The Art of Deep Frying

    The Art of Deep Frying – Things you need to know about deep frying.

    The art of deep-frying is probably one of the most dreaded cooking methods even though we all love perfectly fried foods – crispy on the outside and moist on the inside. This same kitchen technique has been shunned by most cooks, including the experienced ones. Most people are afraid of this technique because at some point in their cooking life, they must have experienced the splattering and splashing of hot oil while deep-frying. If you do not know how to control the heat of the oil, you might end up making oily, greasy and unappetizing foods. Here are my tips and tricks that make deep-frying easier and a lot less intimidating.

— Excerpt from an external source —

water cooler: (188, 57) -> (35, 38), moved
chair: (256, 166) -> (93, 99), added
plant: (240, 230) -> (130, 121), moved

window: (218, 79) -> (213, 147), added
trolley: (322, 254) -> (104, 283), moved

    The perfect oil is key        

    The key is using cooking oil that has a high smoke point. Smoke point is the temperature when the oil begins to smoke. You might be tempted to use extra-virgin olive oil or sesame oil but with its low oil and distinctive flavor but it’s not the best option. Rather, vegetable oil as all-purpose oil as it has a high smoke point, a neutral flavor and is super economical. Peanuts, grape seed, soy bean, canola are other good options.

    Temperature matters

    The perfect temperature for deep frying is between 300°F (150°C)-360°F(180°C). Deep-frying within this range of temperature will make sure that foods are cooked properly – the outside of the food will be browned evenly while the inside remains tender and juicy. The deep-fried food will become crispy but not too oily. The oil penetration is confined to the surface of the food and the moisture content of the ingredient is not lost. I always deep-fry at 350°F(175°C). If the oil temperature is too hot, the outside of the food will overcook quickly but the inside will be undercooked. Another way to determine whether or not the oil is at the right temperature is to drop in a cube of bread – if it browns within 60 seconds, you’re good to go.

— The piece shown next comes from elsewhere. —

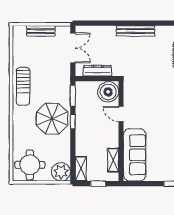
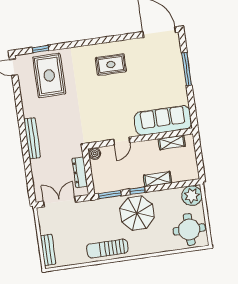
bench: (41, 31) -> (48, 250), moved
sun lounger: (23, 86) -> (107, 248), turned 180
boiler: (108, 92) -> (95, 154), width x0.54, depth x0.54
shelving: (81, 169) -> (158, 179), moved
window: (98, 184) -> (199, 155), removed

    Overcrowding Is not Cute

    Overcrowding your deep-fryer or pot will lower the oil’s temperature, which can result in food that’s not properly deep-fried; you then end up with half-cooked food. Think of it as taking a shower with too many people in the bathtub with you…The food needs to be able to move around and flip on its own.

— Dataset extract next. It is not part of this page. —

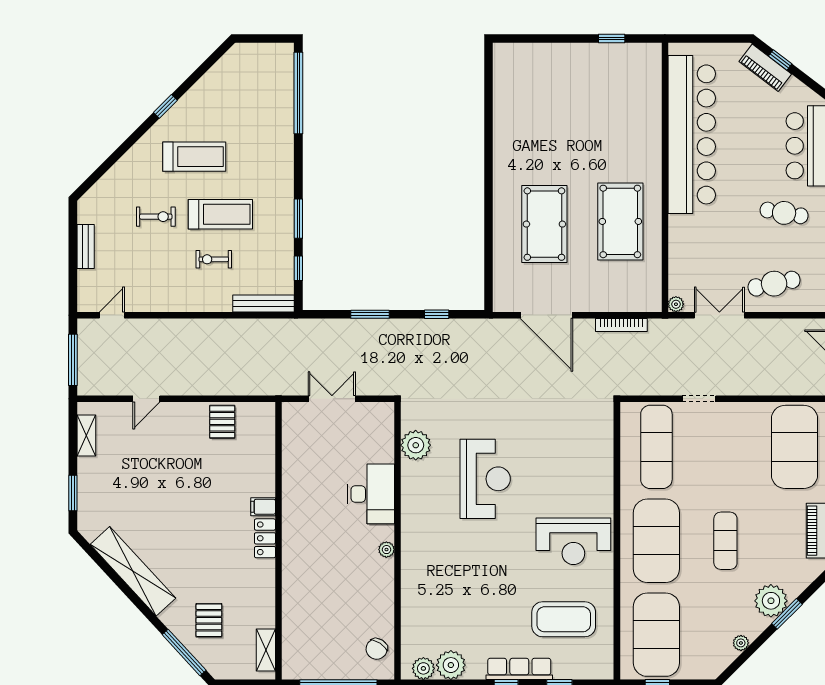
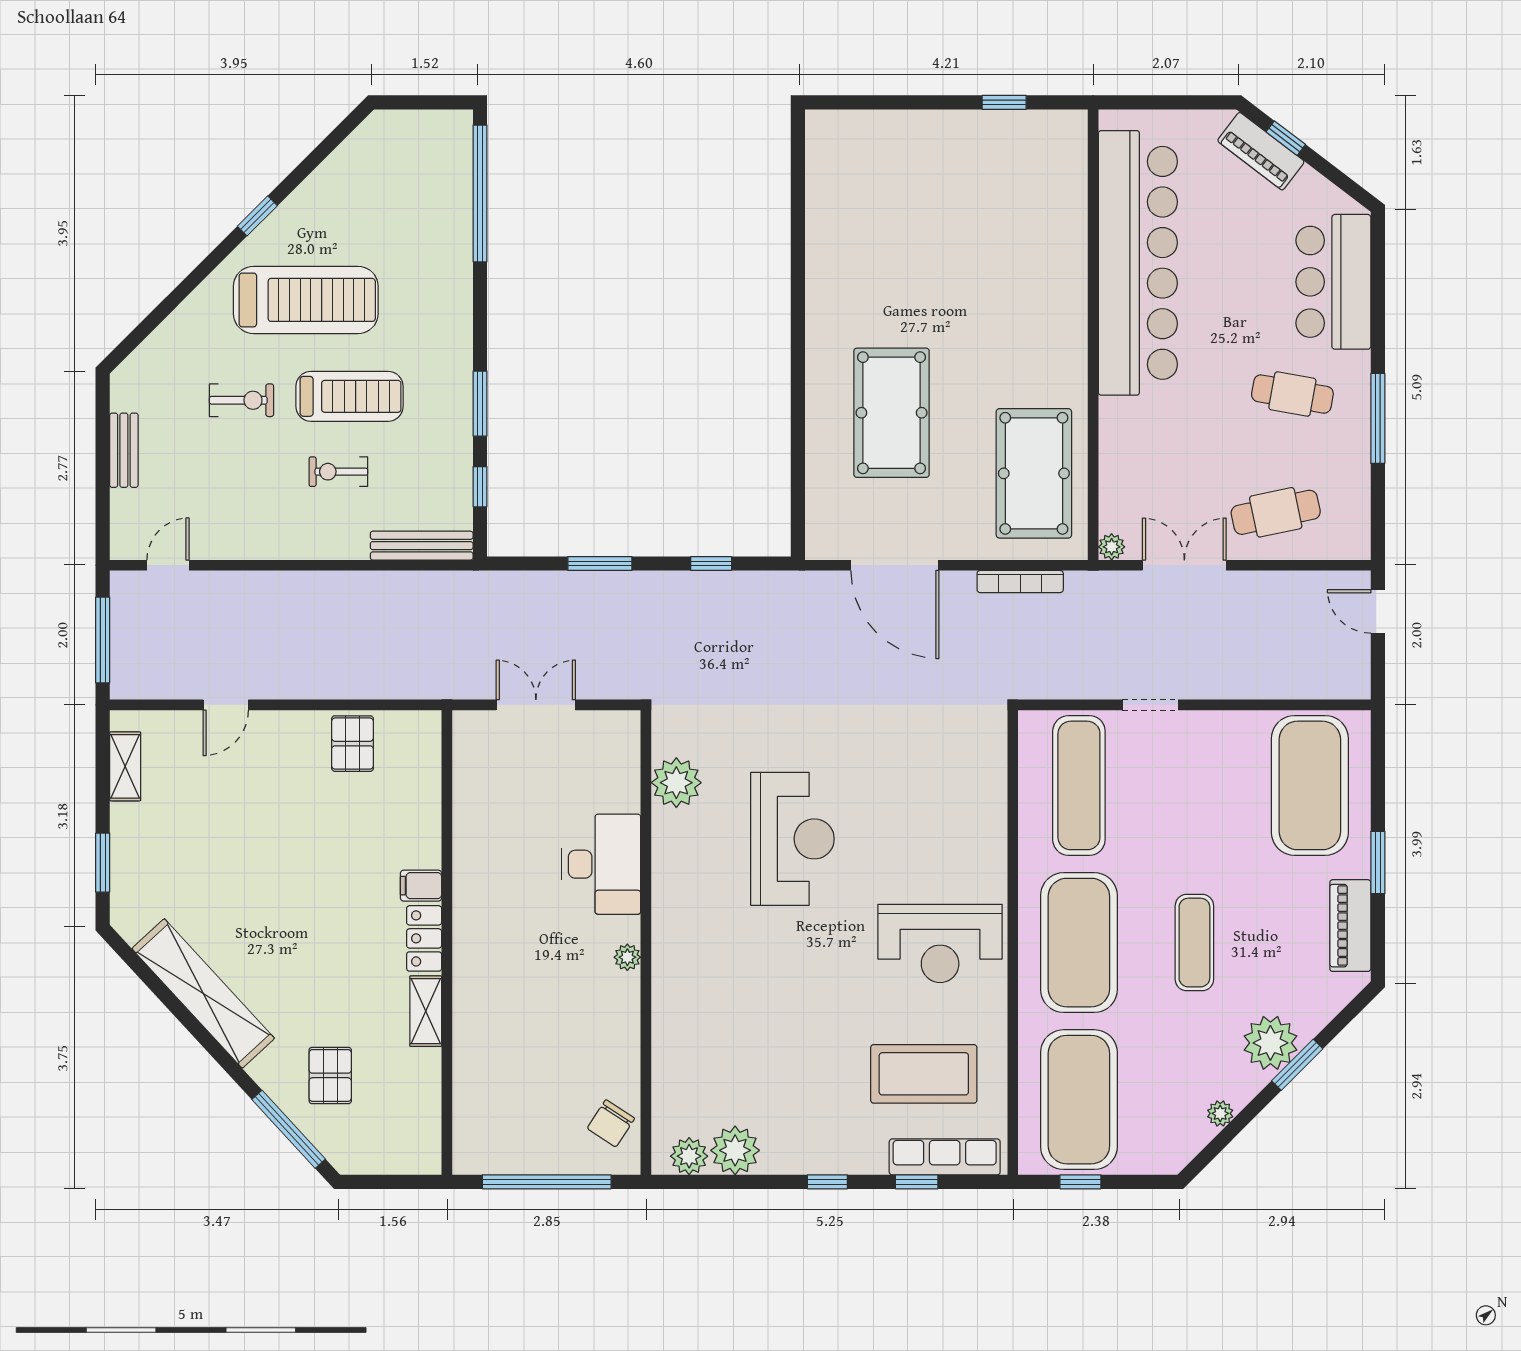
treadmill: (194, 157) -> (306, 300), width x1.37, depth x1.38
pool table: (620, 221) -> (1034, 473), moved
shelving: (266, 650) -> (426, 1011), moved
row of seats: (519, 669) -> (945, 1157), moved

    Keep it dry at all times

    Water and oil definitely don’t mix. You’ll want to keep your work station as dry as possible – if any water got into the hot oil, the combination could cause an explosion. Make sure to pat dry all of the foods you’re planning on putting into the deep fryer. Food with excessive moisture or water is the number one reason for splattering. You can use a large stockpot (instead of a wok or stir-fry pan) for deep frying. A deep stockpot can help prevent excessive splattering. If you are deep-frying food coasted with a wet batter, add some oil into the batter before deep-frying. The oil helps loosen up the food so it doesn’t clump and stick together. Want extra crispy battered foods? Increase the temperature of the oil and return the food into the wok or stockpot and deep-fry a second time.

    Always drain excess oil

    Remove the fried food with a strainer or slotted spoon and drain the excess oil by placing it on a wire rack. Alternatively, you can also place the food in a dish lined with paper towels. Some foods tend to cause splattering regardless of moisture content, so use the wok lid or stockpot cover to fend off any potential splattering.

    Reuse oil wisely

    After deep-frying, transfer the oil to an airtight container after it completely cools down. You can reuse the oil but repeated usage will cause the oil to darken or turn rancid leaving an unpleasant smell and taste. Discard the frying oil after using it for 2 or 3 times.